Emoji: Setting the Tables

Making Faces (and Other Emoji)

Hey all! I’m Colin (@colinmford, here and on twitter), a typeface designer. I write short posts about the history, design, and technical details of emoji from a type designer’s perspective. You can find the other posts here. I also run workshops occasionally that help you design and build your own emoji from scratch.

The last article I posted, a few weeks ago, discussed some design decisions about emoji. This post will lay some foundation regarding some of the technical history of emoji fonts. The next post will discuss specific OpenType tables in-depth, as well as a way to get them on the web while support for emoji coalesces, and emoji ligatures!
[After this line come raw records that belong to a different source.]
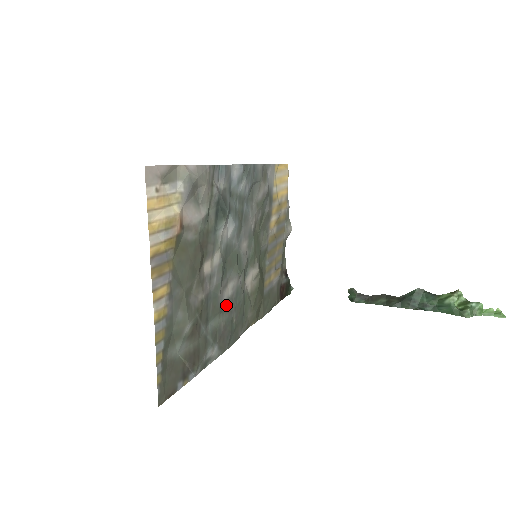
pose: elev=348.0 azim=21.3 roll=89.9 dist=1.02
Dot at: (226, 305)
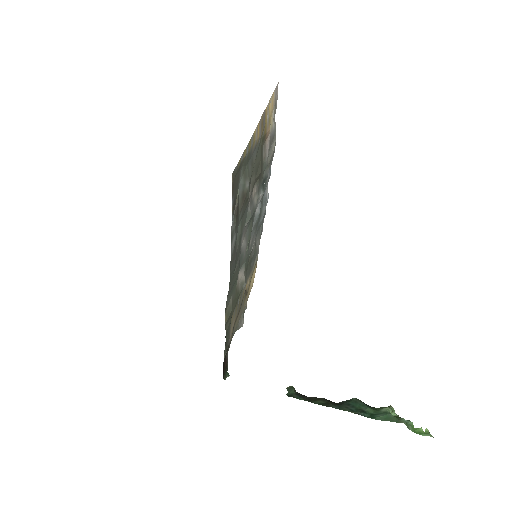
Dot at: (240, 246)
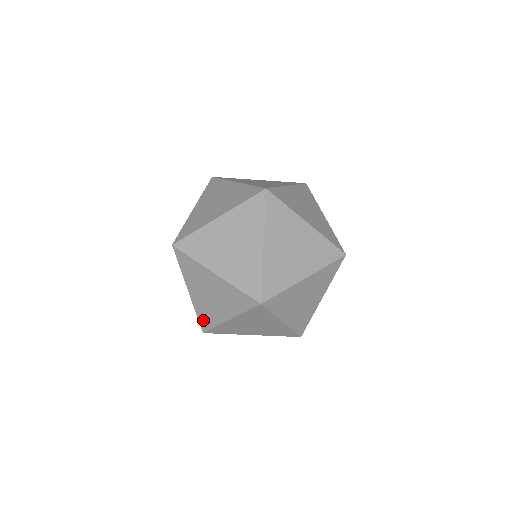
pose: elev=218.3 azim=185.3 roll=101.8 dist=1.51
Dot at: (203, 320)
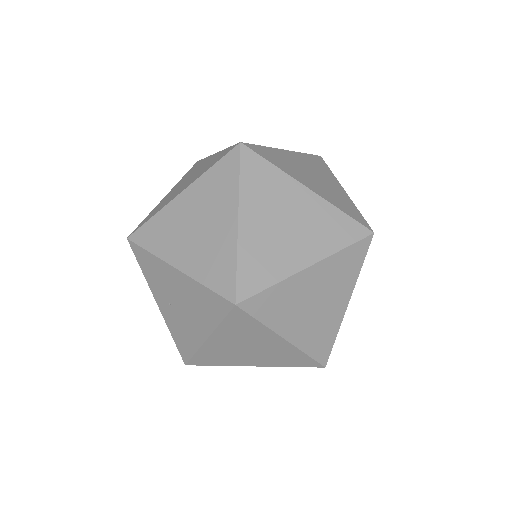
Dot at: (202, 359)
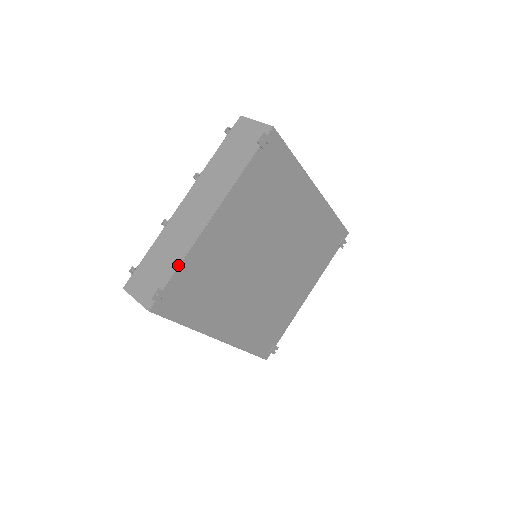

Let’s get started with the first part.


Emoji, since their earliest days, have been fonts. They’re images, situated just so that they can work easily alongside type. This is what got me into emoji in the first place — it’s sorta strange that they’re fonts, philosophically but also technically. I wanted to know what these colorful things were doing in my black-and-white font files.

I’m a type designer, as I’ve said. Before I worked at Hoefler & Co, I went to grad school for type design, the Type and Media program at KABK. In addition to teaching me how to design type, they (Erik, Just, Paul, Peter and Petr) taught me how to make fonts (by which I mean the digital manifestation of a typeface). The technical aspects of type are interesting to me. They’re weird little pieces of software. In addition to designing type at Hoefler & Co, I do a lot of “mastering” or “manufacturing” — making sure all the bits of the font files are up to our standards so they work correctly on your computer.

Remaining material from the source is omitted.